**Exercise objective**
Where the material below has a line containing "846 772 1453", start repeating exactly, and keep going through the line containing "218 692 2871", with no other lines.

**Data for analysis**

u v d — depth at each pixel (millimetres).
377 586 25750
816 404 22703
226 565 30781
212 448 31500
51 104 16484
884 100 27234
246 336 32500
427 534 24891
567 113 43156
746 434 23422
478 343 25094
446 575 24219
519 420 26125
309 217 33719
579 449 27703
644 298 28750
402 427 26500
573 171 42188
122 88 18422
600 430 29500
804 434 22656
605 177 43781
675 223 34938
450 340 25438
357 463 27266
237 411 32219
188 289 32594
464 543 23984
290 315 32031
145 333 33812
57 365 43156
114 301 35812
* * *
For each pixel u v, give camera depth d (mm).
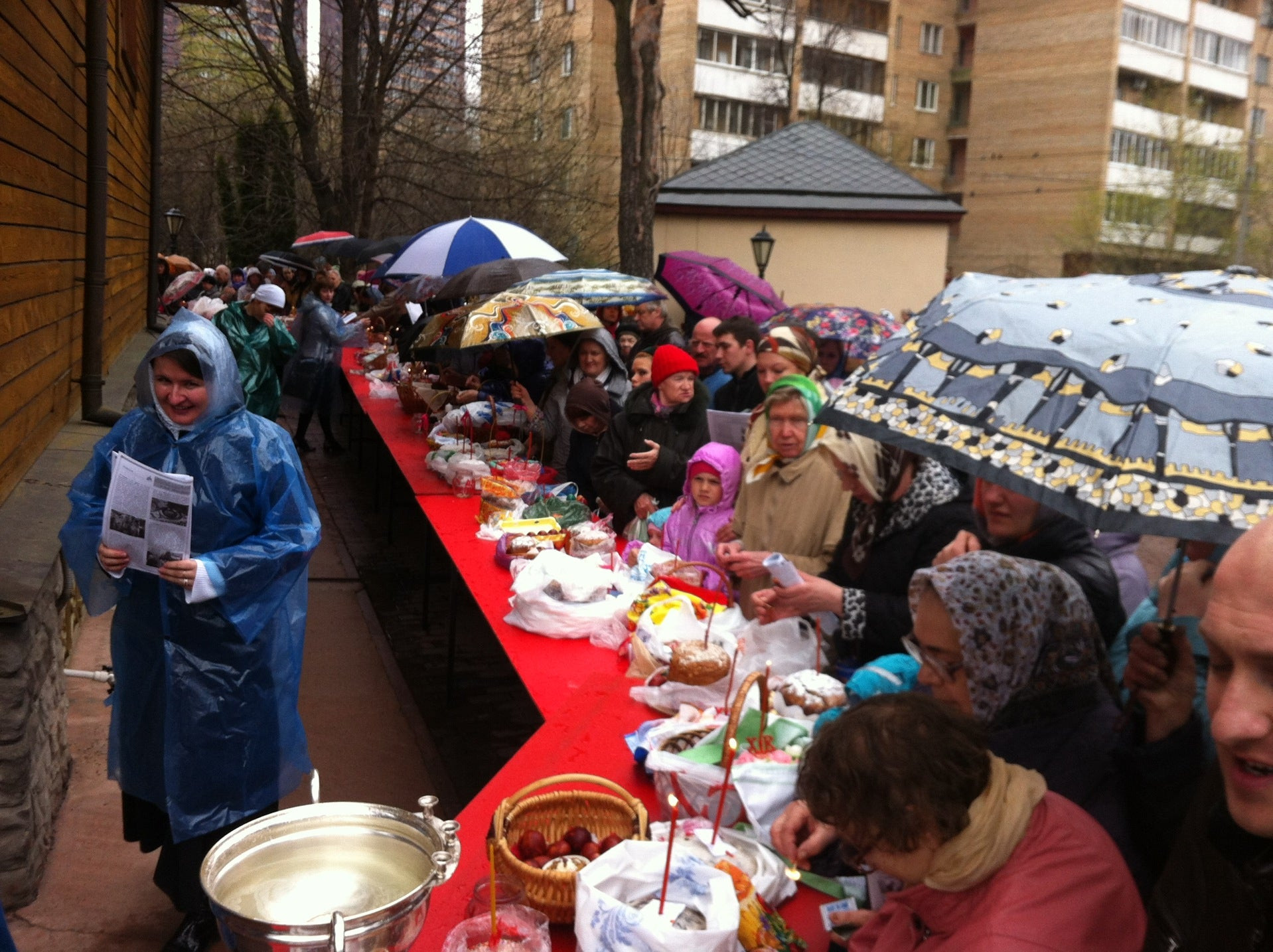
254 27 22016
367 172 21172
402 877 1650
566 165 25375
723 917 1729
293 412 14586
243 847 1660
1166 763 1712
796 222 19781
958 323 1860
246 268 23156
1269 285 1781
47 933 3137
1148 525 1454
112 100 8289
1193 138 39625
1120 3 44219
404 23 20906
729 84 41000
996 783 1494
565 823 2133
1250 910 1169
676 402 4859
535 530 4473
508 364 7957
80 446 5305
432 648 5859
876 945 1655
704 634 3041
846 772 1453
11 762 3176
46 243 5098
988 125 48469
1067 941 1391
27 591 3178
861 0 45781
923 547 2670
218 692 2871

**Answer for this exercise**
846 772 1453
11 762 3176
46 243 5098
988 125 48469
1067 941 1391
27 591 3178
861 0 45781
923 547 2670
218 692 2871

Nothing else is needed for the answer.